How to vectorize/matricize multivariate Gaussian PDF for more efficient computation?

1k Views Asked by At

Context: I was recently implementing (in Python) the Expectation-Maximization (EM) algorithm for Gaussian mixture models, and part of that process involves computing the Gaussian PDF for various points $x_i$ with various parameters. I implemented it somewhat naively, which was fast enough for what I needed, but I feel like it could be computed faster if it was written in a nice, clean matrix form. However, I don't know how you'd approach getting it in the form you'd need.

The multivariate Gaussian PDF I need is in the form:

$$ p_k(x_i \mid \mu_k, \Sigma_k) = \frac{1}{(2\pi)^\frac{d}{2} \vert \Sigma_k \vert^{\frac{1}{2}}} e^{-\frac{1}{2} (x_i - \mu_i)^T \Sigma_k^{-1} (x_i - \mu_k)} $$

Notation:

  • $x_i$ is a $d$-dimensional vector of input data, where $1 \le i \le N$ ($N$ is total number of data points)
  • $k \in {1, 2, ..., K}$ is another parameter over which I have to calculate $p(x_i)$ for each value of $k$
  • $\mu_k$ is $d$-dimensional set of means for the data
  • $\Sigma_k$ is a $d \times d$ covariance matrix for the data

My main points of confusion:

The equation as I typed above gives a scalar probability for a single $i$ and a single $k$. I need to calculate it for all $i$, $k$, so in the end I'd want an $N \times K$ matrix of values.

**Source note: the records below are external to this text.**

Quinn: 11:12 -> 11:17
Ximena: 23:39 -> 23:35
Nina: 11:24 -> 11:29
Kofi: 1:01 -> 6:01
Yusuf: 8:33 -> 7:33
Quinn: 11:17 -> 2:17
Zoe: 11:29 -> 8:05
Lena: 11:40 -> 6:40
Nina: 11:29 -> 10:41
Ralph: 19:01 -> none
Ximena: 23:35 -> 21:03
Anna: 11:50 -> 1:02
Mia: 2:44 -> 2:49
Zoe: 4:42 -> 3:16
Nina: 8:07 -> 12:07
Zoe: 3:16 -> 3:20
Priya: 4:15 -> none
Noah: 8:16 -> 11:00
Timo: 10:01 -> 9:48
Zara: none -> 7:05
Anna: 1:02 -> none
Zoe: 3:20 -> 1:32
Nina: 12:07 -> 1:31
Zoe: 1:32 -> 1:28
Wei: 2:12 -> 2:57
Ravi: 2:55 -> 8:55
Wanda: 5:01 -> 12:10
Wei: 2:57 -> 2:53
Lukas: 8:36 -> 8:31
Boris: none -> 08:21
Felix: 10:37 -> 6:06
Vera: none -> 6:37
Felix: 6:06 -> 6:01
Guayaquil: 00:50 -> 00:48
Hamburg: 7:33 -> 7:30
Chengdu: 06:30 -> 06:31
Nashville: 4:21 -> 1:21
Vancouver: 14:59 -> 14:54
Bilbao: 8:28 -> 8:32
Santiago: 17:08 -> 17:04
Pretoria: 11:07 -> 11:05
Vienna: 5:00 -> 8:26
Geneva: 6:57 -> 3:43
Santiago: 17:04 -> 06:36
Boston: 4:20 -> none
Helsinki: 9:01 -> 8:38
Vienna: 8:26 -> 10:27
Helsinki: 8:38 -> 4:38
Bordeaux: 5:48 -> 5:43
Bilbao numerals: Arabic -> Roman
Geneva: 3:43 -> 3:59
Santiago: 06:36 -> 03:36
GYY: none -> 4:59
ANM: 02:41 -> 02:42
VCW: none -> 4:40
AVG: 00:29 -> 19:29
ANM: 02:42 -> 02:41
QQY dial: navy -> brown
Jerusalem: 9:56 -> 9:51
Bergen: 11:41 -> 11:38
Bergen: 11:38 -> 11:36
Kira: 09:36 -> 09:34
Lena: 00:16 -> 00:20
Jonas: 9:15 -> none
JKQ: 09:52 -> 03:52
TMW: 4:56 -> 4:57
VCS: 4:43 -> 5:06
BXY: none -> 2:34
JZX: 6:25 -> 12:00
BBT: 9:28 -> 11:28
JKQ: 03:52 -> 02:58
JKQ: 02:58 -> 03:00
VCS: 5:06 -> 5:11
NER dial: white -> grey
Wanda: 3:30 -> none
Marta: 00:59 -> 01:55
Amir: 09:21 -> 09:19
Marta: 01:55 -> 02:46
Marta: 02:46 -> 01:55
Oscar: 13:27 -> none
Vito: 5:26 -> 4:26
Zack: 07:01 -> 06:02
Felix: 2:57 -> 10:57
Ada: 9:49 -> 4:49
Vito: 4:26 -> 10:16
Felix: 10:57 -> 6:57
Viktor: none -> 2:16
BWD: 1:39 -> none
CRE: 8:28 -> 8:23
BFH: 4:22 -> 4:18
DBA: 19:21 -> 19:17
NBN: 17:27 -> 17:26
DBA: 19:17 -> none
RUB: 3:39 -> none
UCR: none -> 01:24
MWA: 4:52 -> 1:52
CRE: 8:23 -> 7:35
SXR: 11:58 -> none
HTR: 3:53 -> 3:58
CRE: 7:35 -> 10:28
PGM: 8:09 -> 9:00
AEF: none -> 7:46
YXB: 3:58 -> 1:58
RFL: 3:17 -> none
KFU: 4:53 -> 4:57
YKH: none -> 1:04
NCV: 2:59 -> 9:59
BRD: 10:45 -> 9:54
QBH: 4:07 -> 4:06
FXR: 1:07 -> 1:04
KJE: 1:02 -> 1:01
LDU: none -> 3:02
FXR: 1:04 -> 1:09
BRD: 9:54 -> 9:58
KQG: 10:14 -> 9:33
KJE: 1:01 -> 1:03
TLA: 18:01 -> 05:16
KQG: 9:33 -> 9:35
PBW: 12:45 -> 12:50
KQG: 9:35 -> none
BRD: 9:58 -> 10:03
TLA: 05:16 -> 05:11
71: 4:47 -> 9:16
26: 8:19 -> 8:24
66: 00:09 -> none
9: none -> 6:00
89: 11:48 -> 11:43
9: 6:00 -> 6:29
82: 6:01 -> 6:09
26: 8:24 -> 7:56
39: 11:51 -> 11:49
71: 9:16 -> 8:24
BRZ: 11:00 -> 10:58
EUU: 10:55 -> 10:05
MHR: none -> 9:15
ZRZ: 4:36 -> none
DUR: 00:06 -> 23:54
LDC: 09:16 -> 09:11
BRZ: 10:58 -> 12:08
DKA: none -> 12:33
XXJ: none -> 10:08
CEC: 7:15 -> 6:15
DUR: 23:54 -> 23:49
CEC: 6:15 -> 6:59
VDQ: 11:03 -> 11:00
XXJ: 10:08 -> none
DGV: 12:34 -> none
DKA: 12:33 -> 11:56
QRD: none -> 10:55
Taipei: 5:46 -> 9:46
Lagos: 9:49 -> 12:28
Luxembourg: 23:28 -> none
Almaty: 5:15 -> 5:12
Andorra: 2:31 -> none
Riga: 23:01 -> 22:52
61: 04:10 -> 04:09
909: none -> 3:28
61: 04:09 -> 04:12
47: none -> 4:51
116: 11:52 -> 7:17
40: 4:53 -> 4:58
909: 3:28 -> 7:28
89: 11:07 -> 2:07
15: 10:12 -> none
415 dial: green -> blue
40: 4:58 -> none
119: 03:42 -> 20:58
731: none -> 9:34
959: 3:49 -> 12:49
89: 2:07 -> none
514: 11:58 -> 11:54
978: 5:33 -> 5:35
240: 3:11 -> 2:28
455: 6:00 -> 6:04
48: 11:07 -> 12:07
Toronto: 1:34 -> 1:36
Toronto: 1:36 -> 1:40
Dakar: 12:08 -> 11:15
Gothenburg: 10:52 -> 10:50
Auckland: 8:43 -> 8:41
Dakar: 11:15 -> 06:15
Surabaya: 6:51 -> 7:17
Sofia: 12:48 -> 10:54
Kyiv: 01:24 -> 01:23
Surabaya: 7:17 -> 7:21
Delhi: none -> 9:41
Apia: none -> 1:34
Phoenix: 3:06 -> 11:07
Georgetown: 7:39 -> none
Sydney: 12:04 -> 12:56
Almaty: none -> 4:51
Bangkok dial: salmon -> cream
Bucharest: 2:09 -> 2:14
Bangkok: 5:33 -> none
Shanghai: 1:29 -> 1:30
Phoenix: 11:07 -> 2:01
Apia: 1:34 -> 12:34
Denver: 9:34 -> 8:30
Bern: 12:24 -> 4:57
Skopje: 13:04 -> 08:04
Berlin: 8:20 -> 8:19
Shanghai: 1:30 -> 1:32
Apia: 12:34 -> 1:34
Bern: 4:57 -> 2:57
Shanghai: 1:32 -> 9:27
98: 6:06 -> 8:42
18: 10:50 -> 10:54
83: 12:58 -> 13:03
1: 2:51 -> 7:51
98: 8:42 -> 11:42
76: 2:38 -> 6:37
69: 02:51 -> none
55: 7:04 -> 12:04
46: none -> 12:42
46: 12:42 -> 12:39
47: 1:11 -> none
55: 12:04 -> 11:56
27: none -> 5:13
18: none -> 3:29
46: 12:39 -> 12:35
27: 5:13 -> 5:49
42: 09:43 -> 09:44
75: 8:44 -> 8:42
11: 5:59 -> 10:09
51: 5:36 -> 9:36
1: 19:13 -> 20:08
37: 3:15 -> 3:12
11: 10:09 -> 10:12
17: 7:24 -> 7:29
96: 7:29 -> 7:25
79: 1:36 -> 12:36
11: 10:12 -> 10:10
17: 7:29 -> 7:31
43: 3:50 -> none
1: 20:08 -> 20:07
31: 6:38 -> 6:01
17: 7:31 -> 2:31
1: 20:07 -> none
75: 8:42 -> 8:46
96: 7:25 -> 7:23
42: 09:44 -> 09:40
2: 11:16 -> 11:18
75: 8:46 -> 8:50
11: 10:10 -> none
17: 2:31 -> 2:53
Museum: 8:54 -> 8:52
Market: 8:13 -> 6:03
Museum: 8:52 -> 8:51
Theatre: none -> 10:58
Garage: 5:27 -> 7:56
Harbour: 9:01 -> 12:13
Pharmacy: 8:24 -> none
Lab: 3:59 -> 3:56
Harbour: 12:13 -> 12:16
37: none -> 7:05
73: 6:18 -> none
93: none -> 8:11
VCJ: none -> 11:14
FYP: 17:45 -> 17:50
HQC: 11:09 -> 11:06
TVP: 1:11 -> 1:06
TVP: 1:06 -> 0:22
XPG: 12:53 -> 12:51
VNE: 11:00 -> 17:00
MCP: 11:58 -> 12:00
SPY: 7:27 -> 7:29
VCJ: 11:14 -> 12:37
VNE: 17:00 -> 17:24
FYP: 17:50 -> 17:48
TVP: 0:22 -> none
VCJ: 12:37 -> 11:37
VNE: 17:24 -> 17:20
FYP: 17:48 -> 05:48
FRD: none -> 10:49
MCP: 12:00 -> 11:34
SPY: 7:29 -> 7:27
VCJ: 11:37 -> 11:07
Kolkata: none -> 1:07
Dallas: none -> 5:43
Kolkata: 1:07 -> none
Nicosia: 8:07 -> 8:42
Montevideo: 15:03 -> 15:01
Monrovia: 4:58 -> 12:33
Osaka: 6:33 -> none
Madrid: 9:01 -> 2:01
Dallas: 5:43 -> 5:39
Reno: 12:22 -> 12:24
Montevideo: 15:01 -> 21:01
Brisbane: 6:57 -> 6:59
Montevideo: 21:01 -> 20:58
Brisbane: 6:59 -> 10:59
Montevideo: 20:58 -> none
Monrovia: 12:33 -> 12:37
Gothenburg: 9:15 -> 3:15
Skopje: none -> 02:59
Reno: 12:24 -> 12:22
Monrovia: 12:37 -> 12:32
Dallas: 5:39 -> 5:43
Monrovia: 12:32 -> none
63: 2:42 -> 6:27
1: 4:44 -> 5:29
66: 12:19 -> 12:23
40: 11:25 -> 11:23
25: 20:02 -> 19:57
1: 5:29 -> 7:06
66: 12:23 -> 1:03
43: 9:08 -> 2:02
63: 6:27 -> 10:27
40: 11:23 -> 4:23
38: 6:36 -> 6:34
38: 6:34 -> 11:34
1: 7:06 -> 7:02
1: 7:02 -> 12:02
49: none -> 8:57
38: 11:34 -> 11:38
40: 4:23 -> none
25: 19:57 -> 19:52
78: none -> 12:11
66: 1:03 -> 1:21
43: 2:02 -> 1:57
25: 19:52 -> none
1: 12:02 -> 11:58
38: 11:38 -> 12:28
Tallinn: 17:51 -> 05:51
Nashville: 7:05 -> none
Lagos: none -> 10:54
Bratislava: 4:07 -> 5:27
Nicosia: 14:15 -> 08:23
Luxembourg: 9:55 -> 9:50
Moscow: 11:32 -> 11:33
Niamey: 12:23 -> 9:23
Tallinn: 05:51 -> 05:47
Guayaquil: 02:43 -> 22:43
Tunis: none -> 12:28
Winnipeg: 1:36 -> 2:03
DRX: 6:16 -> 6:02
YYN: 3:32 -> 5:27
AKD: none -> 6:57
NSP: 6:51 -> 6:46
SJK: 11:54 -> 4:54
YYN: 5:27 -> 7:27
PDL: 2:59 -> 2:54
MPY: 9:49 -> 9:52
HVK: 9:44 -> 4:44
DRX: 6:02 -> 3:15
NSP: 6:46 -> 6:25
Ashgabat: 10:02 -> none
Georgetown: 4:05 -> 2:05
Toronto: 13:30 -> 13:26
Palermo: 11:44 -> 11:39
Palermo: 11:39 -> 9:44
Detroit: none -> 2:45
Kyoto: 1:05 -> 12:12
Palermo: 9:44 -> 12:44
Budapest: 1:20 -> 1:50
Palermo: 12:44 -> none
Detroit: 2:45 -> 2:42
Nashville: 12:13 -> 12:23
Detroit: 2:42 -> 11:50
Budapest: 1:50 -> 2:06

The main portion of the exponential part, $(x_i - \mu_i)^T \Sigma_k^{-1} (x_i - \mu_k)$, effectively takes a $1 \times d$ vector, multiplies by a $d \times d$ matrix, and then multiplies again by a $d \times 1$ vector. With a single data point we get a $1 \times 1$ scalar as a result, but with more than one data point wouldn't we get an $N \times N$ matrix?

Can anyone help me figure out a more elegant way to write this? Again, what I'd ultimately like to end up with is some one-liner to get an $N \times K$ matrix that I supposed you'd write as: $p(X \mid \mu, \Sigma)$ where $X$ is an $N \times d$ matrix, $\mu$ is a $k \times d$ matrix, and $\Sigma$ is a $k \times d \times d$ matrix.

1

There are 1 best solutions below

0
On

The result you need is actually the diagonal of the $n\times n$ matrix you get when computing $(X - \mu)\Sigma^{-1} (X - \mu)^T$, where $x$ is $N\times d$, $\mu$ is $1\times d$ and $\Sigma$ is $d\times d$.

One way to get that without computing the entire the matrix (just the diagonal) is to compute the individual sums of the scalar product of rows of $(X - \mu)$ and columns of $\Sigma^{-1} (X - \mu)^T$. See this answer.

In Python, this gives:

((x-mu) * (np.linalg.inv(cov_mat)@(x-mu).T).T).sum(-1))

where '*' is the term-wise product, and '@' is the matrix product.

Now, you seem to have a $\mu$ of size $k\times d$ and $\Sigma$ of size $k\times d \times d$, which is an additional level of vectorization, and I'm not sure how to deal with that. What shape would $(X - \mu)$ be then? $k\times N \times d$?